Aujourd’hui c’est le 09 février. Une date historique. Un repère pour les citoyens nigériens notamment la jeunesse. Ce témoignage d’Abdourahaman Zakaria, un des leaders estudiantins de l’époque est poignant. Il préconise entre autres que la journée du 9 février soit dédiée à la jeunesse par la République.
« Le Niger est un laboratoire de démocratie». Cette phrase est devenue un leitmotiv fièrement prononcée par beaucoup de nos compatriotes à chaque fois qu’il est question de la gestion démocratique de la cité. Ce qui dénote une approche scientifique de la démocratie et une solide culture démocratique qui empêche aux Nigériens de cautionner et d’accepter toute altération de notre processus démocratique.
Il est aussi clair que dans notre expérimentation de la démocratie, certains en usent pendant que d’autres en abusent. Cela va sans dire, comme le dit l’adage « il faut de tout pour faire un monde », mais il faut surtout encourager les premiers et dissuader les seconds pour qu’ils ne la dévoient pas. Notre démocratie n’a pas été offerte sur un plateau d’argent, raison pour laquelle notre pays ne doit pas se soustraire au devoir de mémoire.
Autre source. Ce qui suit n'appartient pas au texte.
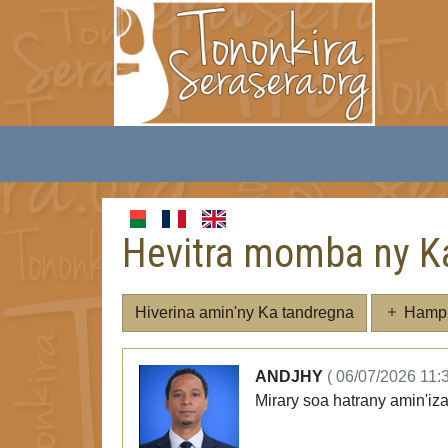
Hevitra momba ny K
Hiverina amin'ny Ka tandregna
Hampid
ANDJHY
( 06/07/2026 11:
Mirary soa hatrany amin'iza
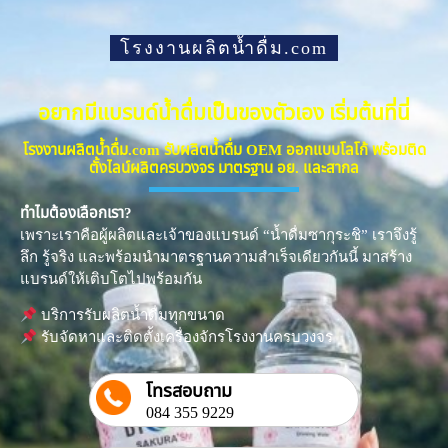
โรงงานผลิตน้ำดื่ม.com
อยากมีแบรนด์น้ำดื่มเป็นของตัวเอง เริ่มต้นที่นี่
โรงงานผลิตน้ำดื่ม.com รับผลิตน้ำดื่ม OEM ออกแบบโลโก้ พร้อมติด
ตั้งไลน์ผลิตครบวงจร มาตรฐาน อย. และสากล
ทำไมต้องเลือกเรา?
เพราะเราคือผู้ผลิตและเจ้าของแบรนด์ “น้ำดื่มซากุระชิ” เราจึงรู้
ลึก รู้จริง และพร้อมนำมาตรฐานความสำเร็จเดียวกันนี้ มาสร้าง
แบรนด์ให้เติบโตไปพร้อมกัน
บริการรับผลิตน้ำดื่มทุกขนาด
รับจัดหาและติดตั้งเครื่องจักรโรงงานครบวงจร
โทรสอบถาม
084 355 9229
S’il y a une chose qu’il ne faut pas oublier ou faire oublier, c’est le douloureux et tragique processus qui nous a conduits de la dictature à la démocratie. C’est pourquoi il est nécessaire de le rappeler de temps en temps, pour que nos concitoyens sachent respecter et valoriser les sacrifices consentis par certains pour que d’autres soient libres et que nous soyons dans une situation de relative quiétude démocratique.
Depuis 1990, chaque année et chaque matin du 09 février, les jeunes scolaires nigériens sortent pour commémorer les événements malheureux du 09 février 1990 et réclamer justice. Ce qui est tout à fait normal et légitime, car la lutte continue de génération en génération. Malheureusement, le seul commentaire que beaucoup de nos concitoyens font de cette journée se résument à ceci: « Les enfants sont encore sortis pour nous importuner « . « Certains ne savent même pas pourquoi ils sortent « . Une telle attitude reflète l’ingratitude et la démission de la part de ceux qui sont censés les comprendre et les éduquer.
Le 09 février 1990 est indéniablement une journée très significative dans l’histoire socio-politique du Niger et elle mérite d’être respectée, racontée fidèlement et dignement comme un repère historique majeur à la jeune génération. Si ce jour-là des jeunes nigériens organisés au sein de l’Union des Scolaires Nigériens ( USN) n’étaient pas sortis pour manifester sur le Pont Kennedy et se faire réprimer sauvagement en payant un lourd tribut, il n’y aurait pas eu le déclenchement des luttes démocratiques des années 90 qui ont permis l’avènement du multipartisme intégral, l’émancipation des syndicats et des associations et le début de la jouissance des libertés publiques par nos compatriotes qui ont culminé avec la tenue de la Conférence Nationale Souveraine du Niger (CNS) .
Le 29 juillet 1991 date de l’ouverture de la CNS est consacré Journée Nationale de la Démocratie. En la faveur des événements tragiques du 09 février et de la préparation de la CNS, suite à la manifestation d’un groupe de femmes soutenu par les mêmes scolaires, le 13 mai est devenu la Journée de la Femme Nigérienne. Nous ne voyons pas pourquoi le 09 février qui a servi de déclic à tout ce processus qui nous a courageusement conduit à la démocratisation de notre société ne peut pas être consacrée Journée Nationale de la Jeunesse Nigérienne. Une journée où elle sera au centre des activités et des réflexions.
Si tant est que nous sommes conscients que la jeunesse est le fer de lance du développement économique et social de notre pays, c’est l’occasion de lui donner un temps et de l’espace pour l’écouter. Quant aux jeunes, à travers leurs structures réellement représentatives, ils doivent en toute responsabilité discuter de leur rôle dans la société, déployer leur énergie pour organiser des activités sensibilisatrices allant dans le sens d’intégrer la tolérance, la probité, le civisme et le patriotisme dans leurs comportements au quotidien.
En fin de compte, la jeunesse doit aussi comprendre qu’elle ne doit pas être toujours remorquée. Autant elle a besoin d’être encadrée et soutenue, autant elle doit être ambitieuse, courageuse, ingénieuse et intègre. Une jeunesse obscurantiste et opportuniste est un véritable obstacle pour le progrès du Niger. Nous avons besoin d’une jeunesse consciente, cultivée et engagée capable de relever les grands défis du monde actuel.